### What is required
Please return every row below verbatim, changing nothing.

━━━

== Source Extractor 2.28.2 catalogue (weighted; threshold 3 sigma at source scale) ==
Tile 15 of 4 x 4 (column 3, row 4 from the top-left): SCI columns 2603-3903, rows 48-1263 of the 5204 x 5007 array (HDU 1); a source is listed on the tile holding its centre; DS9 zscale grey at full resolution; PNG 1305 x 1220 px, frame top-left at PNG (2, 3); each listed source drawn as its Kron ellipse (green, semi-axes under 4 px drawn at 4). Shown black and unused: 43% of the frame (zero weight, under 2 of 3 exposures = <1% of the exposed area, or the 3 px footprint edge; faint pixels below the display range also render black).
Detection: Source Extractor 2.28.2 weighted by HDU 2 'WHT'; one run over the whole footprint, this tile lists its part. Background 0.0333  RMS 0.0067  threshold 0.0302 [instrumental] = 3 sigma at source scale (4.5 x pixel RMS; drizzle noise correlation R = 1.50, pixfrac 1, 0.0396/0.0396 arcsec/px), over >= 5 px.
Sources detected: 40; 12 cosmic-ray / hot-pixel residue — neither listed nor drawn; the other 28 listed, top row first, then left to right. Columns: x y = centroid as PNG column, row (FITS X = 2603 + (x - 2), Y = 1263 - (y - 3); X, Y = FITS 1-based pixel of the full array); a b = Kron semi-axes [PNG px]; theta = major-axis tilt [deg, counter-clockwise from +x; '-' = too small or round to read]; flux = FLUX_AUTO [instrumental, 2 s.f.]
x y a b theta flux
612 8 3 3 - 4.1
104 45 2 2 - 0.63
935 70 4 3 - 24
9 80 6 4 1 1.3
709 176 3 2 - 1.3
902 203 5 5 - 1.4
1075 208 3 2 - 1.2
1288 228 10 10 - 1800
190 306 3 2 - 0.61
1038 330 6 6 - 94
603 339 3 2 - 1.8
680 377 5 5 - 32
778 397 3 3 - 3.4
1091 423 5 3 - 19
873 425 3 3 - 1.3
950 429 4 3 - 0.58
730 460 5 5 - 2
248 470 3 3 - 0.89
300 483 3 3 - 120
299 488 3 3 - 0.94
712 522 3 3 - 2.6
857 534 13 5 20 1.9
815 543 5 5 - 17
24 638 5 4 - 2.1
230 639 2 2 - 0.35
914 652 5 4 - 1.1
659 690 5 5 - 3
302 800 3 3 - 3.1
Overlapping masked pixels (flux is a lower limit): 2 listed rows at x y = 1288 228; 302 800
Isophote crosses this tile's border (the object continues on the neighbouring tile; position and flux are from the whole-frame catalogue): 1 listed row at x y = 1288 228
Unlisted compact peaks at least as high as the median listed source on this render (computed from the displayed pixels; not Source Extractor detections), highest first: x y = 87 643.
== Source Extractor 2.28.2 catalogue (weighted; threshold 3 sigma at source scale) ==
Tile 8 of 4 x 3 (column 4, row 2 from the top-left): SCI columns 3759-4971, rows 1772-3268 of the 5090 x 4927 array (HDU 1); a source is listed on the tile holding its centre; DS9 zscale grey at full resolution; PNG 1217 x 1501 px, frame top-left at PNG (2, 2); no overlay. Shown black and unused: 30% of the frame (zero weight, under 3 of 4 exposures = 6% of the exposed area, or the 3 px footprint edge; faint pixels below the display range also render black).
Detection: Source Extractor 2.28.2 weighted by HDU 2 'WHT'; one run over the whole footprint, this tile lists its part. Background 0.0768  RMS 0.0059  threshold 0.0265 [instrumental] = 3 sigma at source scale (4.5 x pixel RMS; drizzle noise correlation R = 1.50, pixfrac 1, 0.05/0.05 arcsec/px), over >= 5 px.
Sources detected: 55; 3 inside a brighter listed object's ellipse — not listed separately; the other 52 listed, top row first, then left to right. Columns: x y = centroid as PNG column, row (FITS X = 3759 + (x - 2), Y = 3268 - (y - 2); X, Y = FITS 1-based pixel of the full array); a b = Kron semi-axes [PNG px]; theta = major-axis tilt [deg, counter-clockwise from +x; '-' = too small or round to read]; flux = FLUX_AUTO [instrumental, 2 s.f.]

━━━

### Answer
== Source Extractor 2.28.2 catalogue (weighted; threshold 3 sigma at source scale) ==
Tile 15 of 4 x 4 (column 3, row 4 from the top-left): SCI columns 2603-3903, rows 48-1263 of the 5204 x 5007 array (HDU 1); a source is listed on the tile holding its centre; DS9 zscale grey at full resolution; PNG 1305 x 1220 px, frame top-left at PNG (2, 3); each listed source drawn as its Kron ellipse (green, semi-axes under 4 px drawn at 4). Shown black and unused: 43% of the frame (zero weight, under 2 of 3 exposures = <1% of the exposed area, or the 3 px footprint edge; faint pixels below the display range also render black).
Detection: Source Extractor 2.28.2 weighted by HDU 2 'WHT'; one run over the whole footprint, this tile lists its part. Background 0.0333  RMS 0.0067  threshold 0.0302 [instrumental] = 3 sigma at source scale (4.5 x pixel RMS; drizzle noise correlation R = 1.50, pixfrac 1, 0.0396/0.0396 arcsec/px), over >= 5 px.
Sources detected: 40; 12 cosmic-ray / hot-pixel residue — neither listed nor drawn; the other 28 listed, top row first, then left to right. Columns: x y = centroid as PNG column, row (FITS X = 2603 + (x - 2), Y = 1263 - (y - 3); X, Y = FITS 1-based pixel of the full array); a b = Kron semi-axes [PNG px]; theta = major-axis tilt [deg, counter-clockwise from +x; '-' = too small or round to read]; flux = FLUX_AUTO [instrumental, 2 s.f.]
x y a b theta flux
612 8 3 3 - 4.1
104 45 2 2 - 0.63
935 70 4 3 - 24
9 80 6 4 1 1.3
709 176 3 2 - 1.3
902 203 5 5 - 1.4
1075 208 3 2 - 1.2
1288 228 10 10 - 1800
190 306 3 2 - 0.61
1038 330 6 6 - 94
603 339 3 2 - 1.8
680 377 5 5 - 32
778 397 3 3 - 3.4
1091 423 5 3 - 19
873 425 3 3 - 1.3
950 429 4 3 - 0.58
730 460 5 5 - 2
248 470 3 3 - 0.89
300 483 3 3 - 120
299 488 3 3 - 0.94
712 522 3 3 - 2.6
857 534 13 5 20 1.9
815 543 5 5 - 17
24 638 5 4 - 2.1
230 639 2 2 - 0.35
914 652 5 4 - 1.1
659 690 5 5 - 3
302 800 3 3 - 3.1
Overlapping masked pixels (flux is a lower limit): 2 listed rows at x y = 1288 228; 302 800
Isophote crosses this tile's border (the object continues on the neighbouring tile; position and flux are from the whole-frame catalogue): 1 listed row at x y = 1288 228
Unlisted compact peaks at least as high as the median listed source on this render (computed from the displayed pixels; not Source Extractor detections), highest first: x y = 87 643.
== Source Extractor 2.28.2 catalogue (weighted; threshold 3 sigma at source scale) ==
Tile 8 of 4 x 3 (column 4, row 2 from the top-left): SCI columns 3759-4971, rows 1772-3268 of the 5090 x 4927 array (HDU 1); a source is listed on the tile holding its centre; DS9 zscale grey at full resolution; PNG 1217 x 1501 px, frame top-left at PNG (2, 2); no overlay. Shown black and unused: 30% of the frame (zero weight, under 3 of 4 exposures = 6% of the exposed area, or the 3 px footprint edge; faint pixels below the display range also render black).
Detection: Source Extractor 2.28.2 weighted by HDU 2 'WHT'; one run over the whole footprint, this tile lists its part. Background 0.0768  RMS 0.0059  threshold 0.0265 [instrumental] = 3 sigma at source scale (4.5 x pixel RMS; drizzle noise correlation R = 1.50, pixfrac 1, 0.05/0.05 arcsec/px), over >= 5 px.
Sources detected: 55; 3 inside a brighter listed object's ellipse — not listed separately; the other 52 listed, top row first, then left to right. Columns: x y = centroid as PNG column, row (FITS X = 3759 + (x - 2), Y = 3268 - (y - 2); X, Y = FITS 1-based pixel of the full array); a b = Kron semi-axes [PNG px]; theta = major-axis tilt [deg, counter-clockwise from +x; '-' = too small or round to read]; flux = FLUX_AUTO [instrumental, 2 s.f.]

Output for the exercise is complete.